つまり、生活習慣の見直しが、脳を守る免疫バランスの第一歩なのです。

  • 睡眠を整える:睡眠中にCSFの流れが活発になり、脳の老廃物が排出されます。
  • 抗酸化・抗炎症の食事:ポリフェノールやオメガ3脂肪酸を含む食品は肥満細胞の暴走を抑えます。
  • 軽い運動・深呼吸:自律神経を整え、ヒスタミン放出を安定化させます。
  • 水分をこまめに摂る:CSFの循環やリンパ流を保つ基本です。

これらはどれも、「ミトコンドリアを元気に保つ」生活習慣とも重なります。
肥満細胞とミトコンドリア――
一見まったく別のもののようですが、実はどちらも私たちの“エネルギーと免疫の調整役”なのです。

 

医学の最前線からのメッセージ

この研究は、長年「脳は免疫から隔てられた特別な臓器」と考えられてきた常識を覆すものでした。
今や脳は、硬膜という境界で絶えず免疫細胞と会話していることが分かってきました。

その最前線に立つのが、あのアレルギー細胞――肥満細胞
「くしゃみの犯人」だと思われていた細胞が、実は脳の番人でもあったのです。

医学は、常に常識を更新していきます。
そして、この新発見は、片頭痛や認知症、さらには感染症の治療にも
新たな道を開く可能性を秘めています。

 

アレルギー細胞を“悪者”と思わず、うまく付き合うことが、脳と身体の健康を守る鍵。
それが、現代の免疫医学が教えてくれる新しい真実です。

 

参考文献
Mamuladze T, et al.

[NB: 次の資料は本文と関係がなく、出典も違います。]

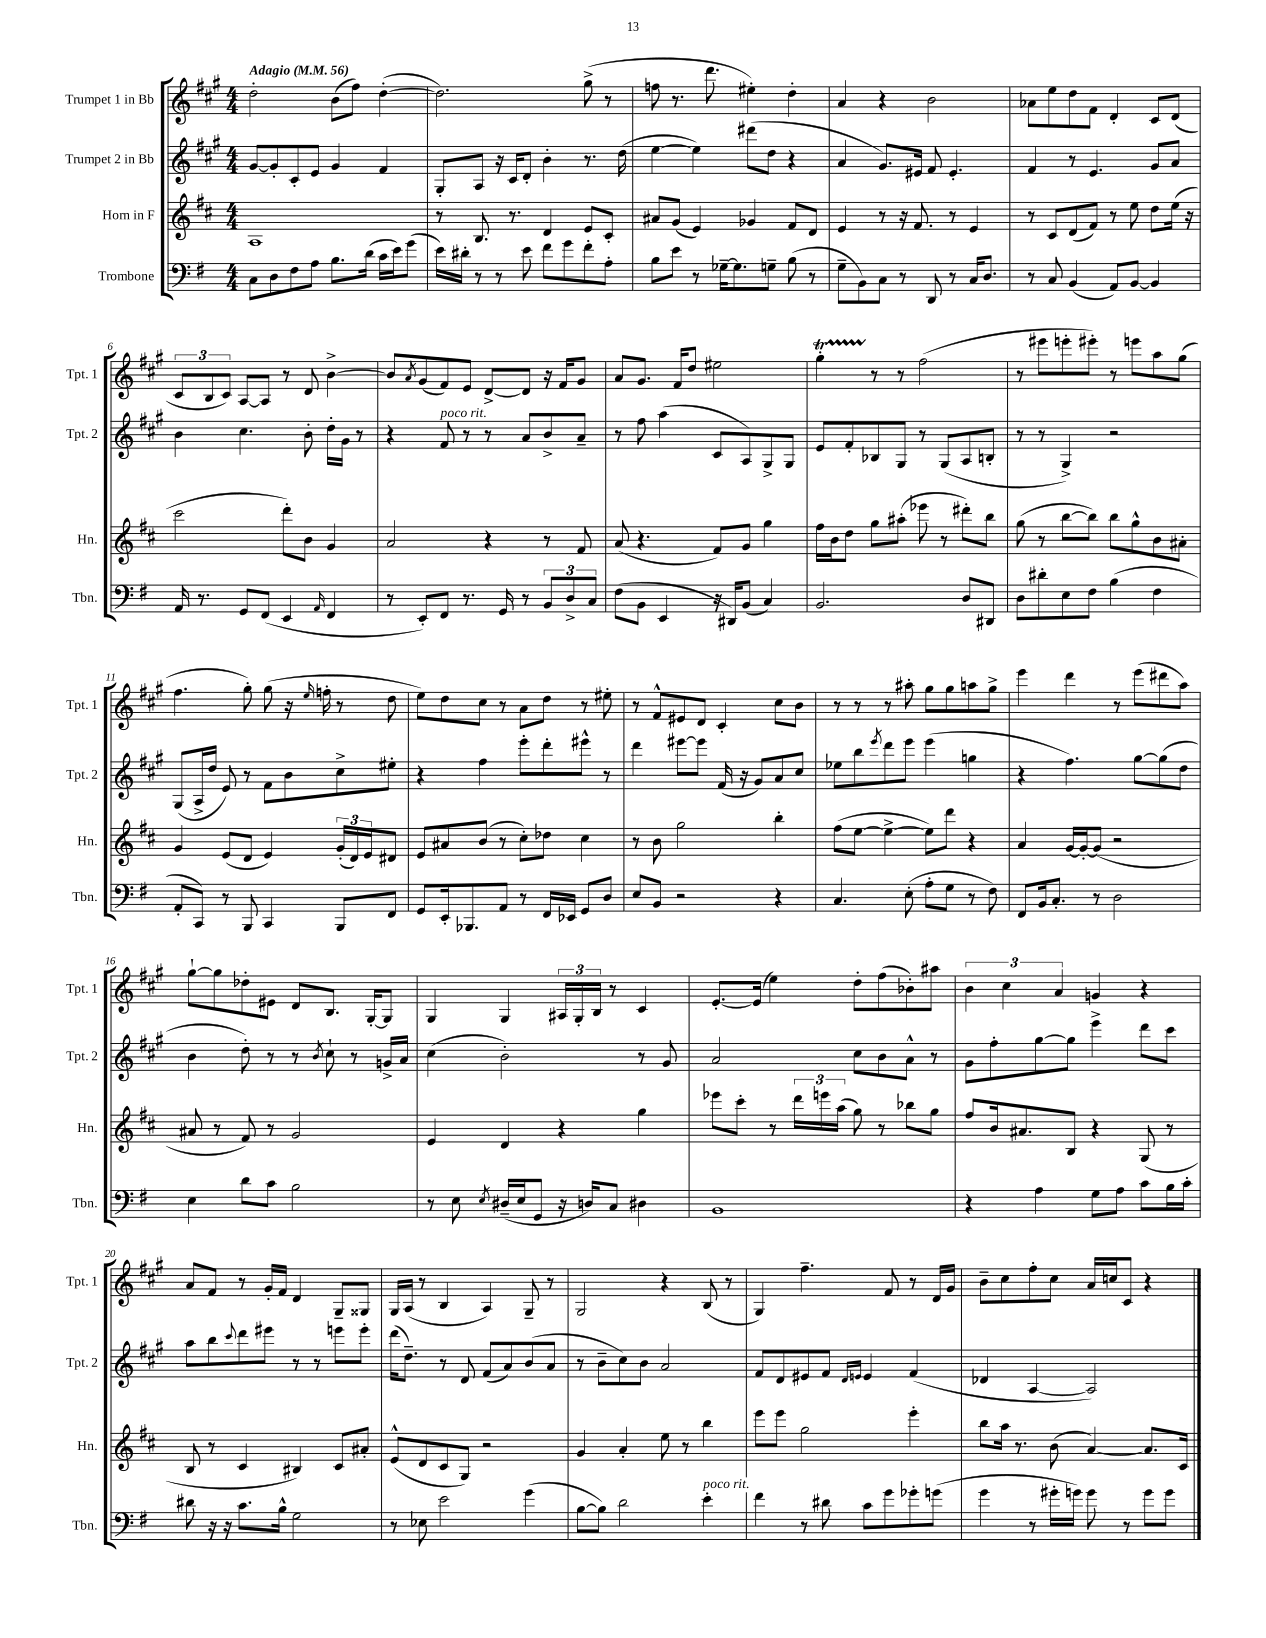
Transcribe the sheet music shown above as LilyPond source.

<<
\new StaffGroup <<
\new Staff = "s0" \with { instrumentName = "Trumpet 1 in Bb" shortInstrumentName = "Tpt. 1" } {
    \clef treble \key a \major \numericTimeSignature \time 4/4 \tempo "Adagio" 4 = 56
    d''2-. b'8( fis''8) d''4~-.( |
    d''2.) gis''8->( r8 |
    f''8 r8. d'''8. eis''4-.) d''4-. |
    a'4 r4 b'2 |
    aes'8 e''8 d''8 fis'8 d'4-. cis'8 d'8( |
    \tuplet 3/2 { cis'8 b8 cis'8) } a8~ a8 r8 d'8 b'4~-> |
    b'8 \acciaccatura { a'8 } gis'8( fis'8) e'8 d'8~-> d'8 r16 fis'16 gis'8 |
    a'8 gis'8. fis'16 d''8 eis''2 |
    gis''4-.\startTrillSpan r8\stopTrillSpan r8 fis''2( |
    r8 eis'''8 e'''8-. eis'''8-.) r8 e'''8 a''8 gis''8( |
    fis''4. gis''8-.) gis''8( r16 \grace { e''16 } f''16-. r8 d''8 |
    e''8) d''8 cis''8 r8 a'8 d''8 r8 eis''8-. |
    r8 fis'8-^ eis'8 d'8 cis'4-. cis''8 b'8 |
    r8 r8 r8 ais''8-. gis''8 gis''8 a''8 gis''8-> |
    e'''4 d'''4 r8 e'''8( dis'''8 a''8) |
    gis''8~-! gis''8 des''8-. eis'8 d'8 b8. gis16~-. gis8 |
    gis4 gis4 \tuplet 3/2 { ais16 gis16-. b16 } r8 cis'4 |
    e'8.~-. e'16( e''4) d''8-. fis''8( bes'8-.) ais''8 |
    \tuplet 3/2 { b'4 cis''4 a'4 } g'4 r4 |
    a'8 fis'8 r8 gis'16-. fis'16 d'4 gis8-- gisis8 |
    gis16 a16( r8 b4 a4) gis8-- r8 |
    gis2 r4 b8( r8 |
    gis4) fis''4.-- fis'8 r8 d'16 gis'16 |
    b'8-- cis''8 fis''8-. cis''8 a'16 c''16 cis'8 r4 \bar "|." |
}
\new Staff = "s1" \with { instrumentName = "Trumpet 2 in Bb" shortInstrumentName = "Tpt. 2" } {
    \clef treble \key a \major \numericTimeSignature \time 4/4
    gis'8~ gis'8-. cis'8-. e'8 gis'4 fis'4 |
    gis8-. a8 r16 cis'16 d'8-. b'4-. r8. d''16( |
    e''4~ e''4) dis'''8( d''8 r4 |
    a'4 gis'8.) eis'16 fis'8 eis'4.-. |
    fis'4 r8 e'4. gis'8 a'8 |
    b'4 cis''4. b'8-. d''16-. gis'16 r8 |
    r4 fis'8^\markup { \italic "poco rit." } r8 r8 a'8 b'8-> a'8-- |
    r8 fis''8 a''4( cis'8 a8) gis8-> gis8 |
    e'8 fis'8-. bes8 gis8 r8 gis8( a8 b8-. |
    r8 r8 gis4->) r2 |
    gis8( a16-> d''16 e'8) r8 fis'8 b'8 cis''8-> eis''8-. |
    r4 fis''4 e'''8-. d'''8-. eis'''8-^ r8 |
    d'''4 eis'''8~ eis'''8 fis'16( r16 gis'8) a'8 cis''8 |
    ees''8 b''8 \acciaccatura { e'''8 } d'''8 e'''8 e'''4( g''4 |
    r4 fis''4.) gis''8~ gis''8( d''8 |
    b'4 d''8-.) r8 r8 \acciaccatura { b'8 } cis''8-! r8 g'16-> a'16 |
    cis''4( b'2-.) r8 gis'8 |
    a'2 cis''8 b'8 a'8-^ r8 |
    gis'8 fis''8-. gis''8~ gis''8 e'''4-> d'''8 cis'''8 |
    a''8 b''8 \appoggiatura { cis'''8 } d'''8 eis'''8 r8 r8 e'''8 e'''8-. |
    d'''16( d''8.--) r8 d'8 fis'8( a'8) b'8( a'8 |
    r8 b'8-- cis''8) b'8 a'2 |
    fis'8 d'8 eis'8 fis'8 \grace { d'16 e'16 } e'4 fis'4( |
    des'4 a4~ a2) \bar "|." |
}
\new Staff = "s2" \with { instrumentName = "Horn in F" shortInstrumentName = "Hn." } {
    \clef treble \key d \major \numericTimeSignature \time 4/4
    a1 |
    r8 b8. r8. d'4 e'8 cis'8-. |
    ais'8 g'8( e'4) ges'4 fis'8 d'8 |
    e'4 r8 r16 fis'8. r8 e'4 |
    r8 cis'8 d'8( fis'8) r8 e''8 d''8 e''16( r16 |
    cis'''2 d'''8-.) b'8 g'4 |
    a'2 r4 r8 fis'8 |
    a'8( r4. fis'8) g'8 g''4 |
    fis''16 b'16 d''8 g''8 ais''8-.( ees'''8 r8 dis'''8-.) b''8 |
    g''8( r8 b''8~ b''8) b''8 g''8-^ b'8 ais'8-. |
    g'4 e'8( d'8 e'4) \tuplet 3/2 { g'16-.( d'16) e'16 } dis'8 |
    e'8 ais'8 b'8( r8 cis''8-.) des''8 cis''4 |
    r8 b'8 g''2 b''4-. |
    fis''8( e''8~ e''4~-> e''8) d'''8 r4 |
    a'4 g'16~ g'16~-. g'8( r2 |
    ais'8 r8 fis'8) r8 g'2 |
    e'4 d'4 r4 g''4 |
    ees'''8 cis'''8-. r8 \tuplet 3/2 { d'''16 e'''16 a''16( } g''8) r8 bes''8 g''8 |
    fis''8 b'16 ais'8. b8 r4 g8( r8 |
    b8 r8 cis'4 bis4) cis'8 ais'8-. |
    e'8-^( d'8 cis'8 g8) r2 |
    g'4 a'4-. e''8 r8 b''4 |
    e'''8 e'''8 g''2 e'''4-. |
    b''8 a''16 r8. b'8( a'4~) a'8. cis'16 \bar "|." |
}
\new Staff = "s3" \with { instrumentName = "Trombone" shortInstrumentName = "Tbn." } {
    \clef bass \key g \major \numericTimeSignature \time 4/4
    c8 d8 fis8 a8 b8. d'16( c'16 e'16) g'8( |
    e'16) dis'16-. r8 r8 e'8 fis'8 g'8 fis'8-. a8-. |
    b8 e'8 r8 ges16~-- ges8. g8-- b8( r8 |
    g8-- b,8) c8 r8 d,8 r8 c16 d8. |
    r8 c8 b,4( a,8) b,8~ b,4 |
    a,16 r8. g,8 fis,8( e,4 \grace { a,16 } fis,4 |
    r8 e,8-.) fis,8 r8. g,16 r8 \tuplet 3/2 { b,8 d8-> c8 } |
    fis8( b,8 e,4 r16 dis,16) b,8( c4) |
    b,2. d8 dis,8 |
    d8 dis'8-. e8 fis8 b4( fis4 |
    a,8-. c,8) r8 b,,8 c,4 b,,8 fis,8 |
    g,8 e,16-. bes,,8. a,8 r8 fis,16 ees,16 g,8 d8 |
    e8 b,8 r2 r4 |
    c4. e8-.( a8-. g8 r8 fis8) |
    fis,8 b,16 c8.-. r8 d2 |
    e4 d'8 c'8 b2 |
    r8 e8 \acciaccatura { e8 } dis16--( e16 g,8 r16 d16) c8 dis4 |
    b,1 |
    r4 a4 g8 a8 c'8 b16 c'16-. |
    dis'8 r16 r16 c'8. b16-^ g2 |
    r8 ees8 e'2 g'4( |
    b8~ b8) d'2 e'4-.^\markup { \italic "poco rit." } |
    fis'4 r8 dis'8 c'8 g'8 ges'8-. g'8( |
    g'4 r8 gis'16-. g'16) g'8 r8 g'8 g'8 \bar "|." |
}
>>
>>
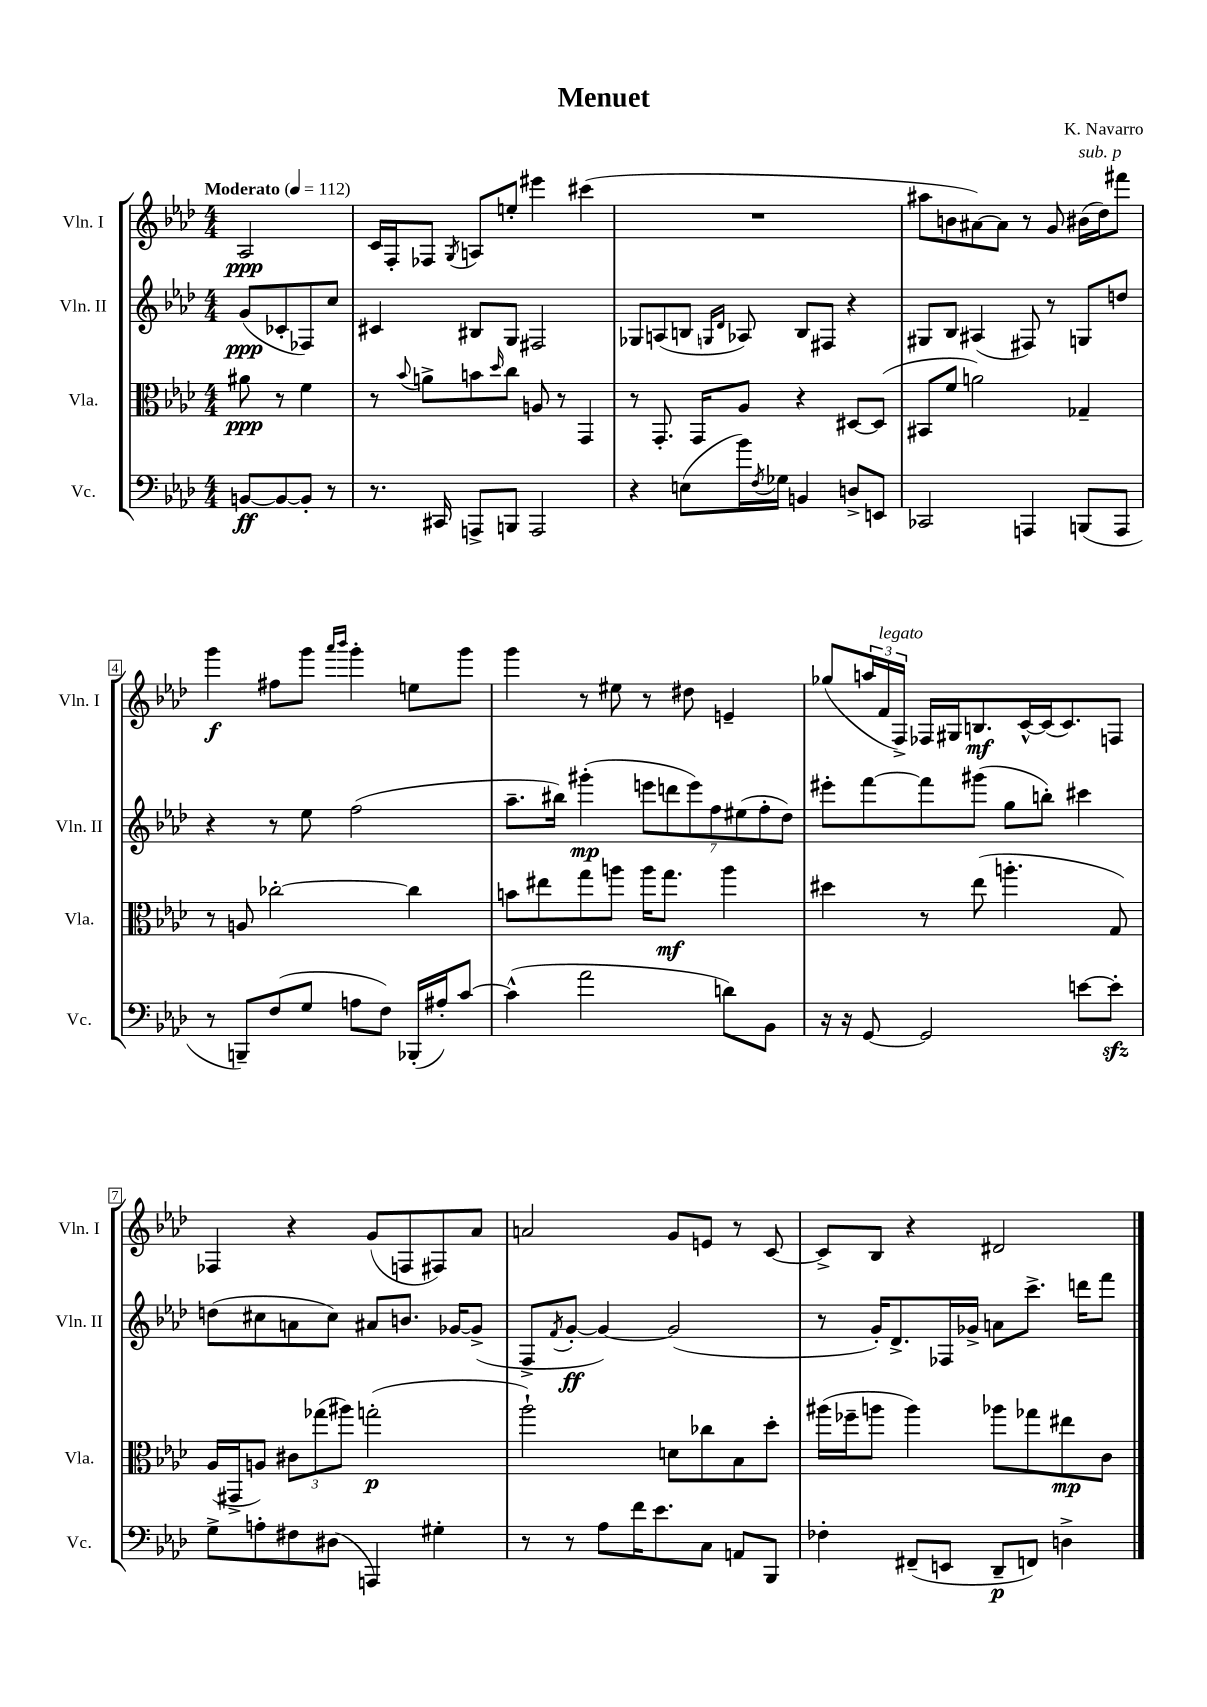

Mast cells regulate the brain-dura interface and CSF dynamics.
Cell. 2025;188(20):5487–5498.e16.
(オープンアクセス/Washington University School of Medicine)

Author:

武本 重毅

聚楽内科クリニックの院長、医学博士。